Buffett's bet on food
Tim Green (The Kraft Heinz Company): One of Berkshire Hathaway's biggest positions is its $22 billion stake in food giant Kraft Heinz, which formed from the merger of Kraft and Heinz in 2015. Buffett's love of strong brands is evident here. The company owns a stable of brands, including Oscar Mayer, Philadelphia, Planters, Maxwell House, and many more.
It's those very brands that have the market concerned. Shares of Kraft Heinz are hovering near their 52-week low, down nearly 30% over the past year. Most of Kraft Heinz's brands are not appealing to those looking for natural, organic, or premium options, and upstart brands are winning share as a result. In the ketchup market, for example, Unilever's Sir Kensington's brand is gaining ground. And Kraft Heinz lost the barbecue-sauce crown to Sweet Baby Ray's long ago.
Still, Kraft Heinz's stable of brands shouldn't be ignored. This is a company with $26 billion of annual revenue and operating margin in the ballpark of 25%. Kraft Heinz is supremely profitable, and it can make acquisitions and launch new brands to bolster its portfolio. The stock also yields about 3.7%, giving patient investors a nice quarterly payday as they wait for the company to return to meaningful growth.
Kraft Heinz has some work to do as it battles upstart brands, but Buffett's massive stake should give investors some confidence in the company.
Despite the recent sale, Buffett still loves this refining stock
Matt DiLallo (Phillips 66): Last month, oil refining giant Phillips 66 announced that it had agreed to buy back $3.3 billion of its stock.

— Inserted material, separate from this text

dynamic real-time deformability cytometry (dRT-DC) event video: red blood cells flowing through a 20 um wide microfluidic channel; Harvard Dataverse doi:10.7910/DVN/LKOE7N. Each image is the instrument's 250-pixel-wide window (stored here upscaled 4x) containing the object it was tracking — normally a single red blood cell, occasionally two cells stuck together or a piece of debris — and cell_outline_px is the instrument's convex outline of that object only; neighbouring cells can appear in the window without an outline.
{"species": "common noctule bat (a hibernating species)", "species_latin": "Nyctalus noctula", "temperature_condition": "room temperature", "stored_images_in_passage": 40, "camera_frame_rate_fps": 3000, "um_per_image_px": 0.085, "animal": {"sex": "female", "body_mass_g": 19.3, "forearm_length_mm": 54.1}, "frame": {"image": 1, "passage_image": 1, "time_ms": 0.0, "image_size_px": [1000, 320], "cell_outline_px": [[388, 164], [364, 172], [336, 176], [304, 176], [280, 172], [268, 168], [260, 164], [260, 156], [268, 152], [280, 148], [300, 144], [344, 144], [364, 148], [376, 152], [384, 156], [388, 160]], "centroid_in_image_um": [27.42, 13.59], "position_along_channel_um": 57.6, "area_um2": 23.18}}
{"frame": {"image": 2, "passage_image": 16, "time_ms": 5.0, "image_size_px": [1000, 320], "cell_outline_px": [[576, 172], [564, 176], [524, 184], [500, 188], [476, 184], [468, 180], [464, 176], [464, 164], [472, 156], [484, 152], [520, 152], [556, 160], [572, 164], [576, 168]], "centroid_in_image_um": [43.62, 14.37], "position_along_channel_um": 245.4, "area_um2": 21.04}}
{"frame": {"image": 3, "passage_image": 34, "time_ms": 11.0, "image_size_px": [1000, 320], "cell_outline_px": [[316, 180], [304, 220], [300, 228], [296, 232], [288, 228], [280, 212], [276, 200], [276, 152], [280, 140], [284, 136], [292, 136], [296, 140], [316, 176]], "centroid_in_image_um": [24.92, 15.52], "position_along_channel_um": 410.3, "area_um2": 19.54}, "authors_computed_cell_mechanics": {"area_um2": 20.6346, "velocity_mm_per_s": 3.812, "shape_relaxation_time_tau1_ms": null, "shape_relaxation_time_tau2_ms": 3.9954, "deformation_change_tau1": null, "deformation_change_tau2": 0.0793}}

The seller was none other than Warren Buffett's Berkshire Hathaway.
While some might think this sale suggests he no longer believes in the company's future, that's not the case at all. Instead, Buffett said that "this transaction was solely motivated by our desire to eliminate the regulatory requirements that come with ownership levels above 10%" and added, "We remain one of Phillips 66's largest shareholders and plan to continue to hold the stock for the long term." In fact, Berkshire currently holds 9.8% of Phillips 66's outstanding shares, making it a top-10 holding. http://investor.phillips66.com/financial-information/news-releases/news-release-details/2018/Phillips-66-and-Berkshire-Hathaway-Announce-Share-Repurchase-Agreement/default.aspx and https://www.cnbc.com/berkshire-hathaway-portfolio/
The reason Buffett plans to continue holding for the long term is that "Phillips 66 is a great company with a diversified downstream portfolio and a strong management team." That diversification sets the company apart from its refining peers because, in addition to operating a leading refining business, Phillips 66 holds a stake in a large chemicals joint venture and controls a fast-growing energy midstream business. These entities enhance the stability of the company's cash flow, giving it the money to invest in growth projects and return billions of dollars to investors each year through share repurchases and a growing dividend. That shareholder-focused strategy has paid off for Phillips 66, which has generated a total return of nearly 250% since going public in 2012, versus just 125% from the S&P 500. Given the large stake he still holds, Buffett believes Phillips 66 can continue outperforming, which is what makes it an excellent stock for his fans.